Friday 9 November at 12:00
Lab 602, Maths & Physics Building, University of Malta Msida Campus
'Advanced nonlinear control methods for first-order freeway model' is the title of a seminar organised by the Department of Statistics & Operations Research. The seminar will be held on Friday 9 November at 12:00 in Lab 602, Maths & Physics Building, University of Malta Msida Campus.
Speaker: Dr Maria Kontorinaki
Lab 602, Maths & Physics Building, University of Malta Msida Campus
'Advanced nonlinear control methods for first-order freeway model' is the title of a seminar organised by the Department of Statistics & Operations Research. The seminar will be held on Friday 9 November at 12:00 in Lab 602, Maths & Physics Building, University of Malta Msida Campus.
Speaker: Dr Maria Kontorinaki
Abstract
The continuously increasing number of vehicles in industrial countries is a major problem, which triggers congestion phenomena having negative impacts such as increased travel times and fuel consumption as well as reduced safety. Useful tools for the investigation of the congestion problem are Traffic Flow Modeling and Traffic Control. Traffic Flow Modeling targets the accurate representation of the network and traffic flow characteristics, while Traffic Control aims at improving the traffic conditions of the network and mitigating the problem of traffic congestion.
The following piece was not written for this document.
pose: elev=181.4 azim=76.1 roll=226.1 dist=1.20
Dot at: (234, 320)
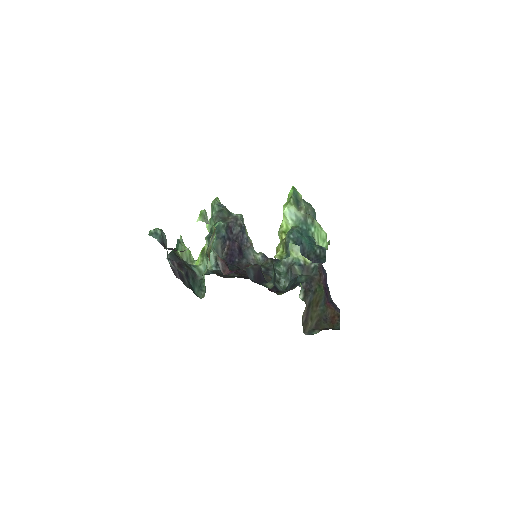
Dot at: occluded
Practical control design approaches are often based on simplified models of the system dynamics, leading to traffic systems with suboptimal performance; nevertheless, for complex control system applications, the use of more complex models is virtually unavoidable. The present work exploits recent advancements in the field of Nonlinear Systems and Control in order to provide control laws emanated from systematic and rigorous mathematical derivations, being therefore more accurate and robust with respect to potential field applications.
First, a general class of acyclic first-order traffic flow models has been developed, which can be used to represent a wide variety of traffic networks, such as freeways, interconnection of freeways, urban networks and more. The developed models are large-scale discrete space-time dynamical systems that are highly nonlinear and uncertain. The overall modeling framework is then utilised in order to develop a rigorous methodology that provides explicit feedback control laws for the robust global exponential stabilisation of any selected uncongested equilibrium point of the above networks.
The stabilisation is achieved by means of either vector or single Lyapunov Function criteria and Graph Theory tools and exploits several important properties of the network models. The achieved stabilisation is robust with respect to the overall uncertain nature of network models when congestion phenomena are present and the uncertainty stemming from the fundamental diagram selection. Potential applications of the developed control methodology include urban and peri-urban signal control, perimeter control, ramp metering and mainline metering. Finally, by exploiting tools from the Adaptive Control field, a general methodology for the development of generic adaptive control schemes has been developed, having limited requirements with respect to the knowledge of system parameters.
The application of the proposed control schemes guarantees the robust global exponential attractivity of the desired and unknown uncongested equilibrium point for the closed-loop freeway systems. The proposed adaptive control schemes are then tested with respect to their ability to be used as a real-time ramp-metering control strategy. Testing this strategy with sufficiently accurate traffic flow models, different than the ones used for its design, is deemed as an indispensable step towards potential application of the proposed methodology in the field. Appropriate realistic traffic control scenarios are constructed involving local and coordination control actions.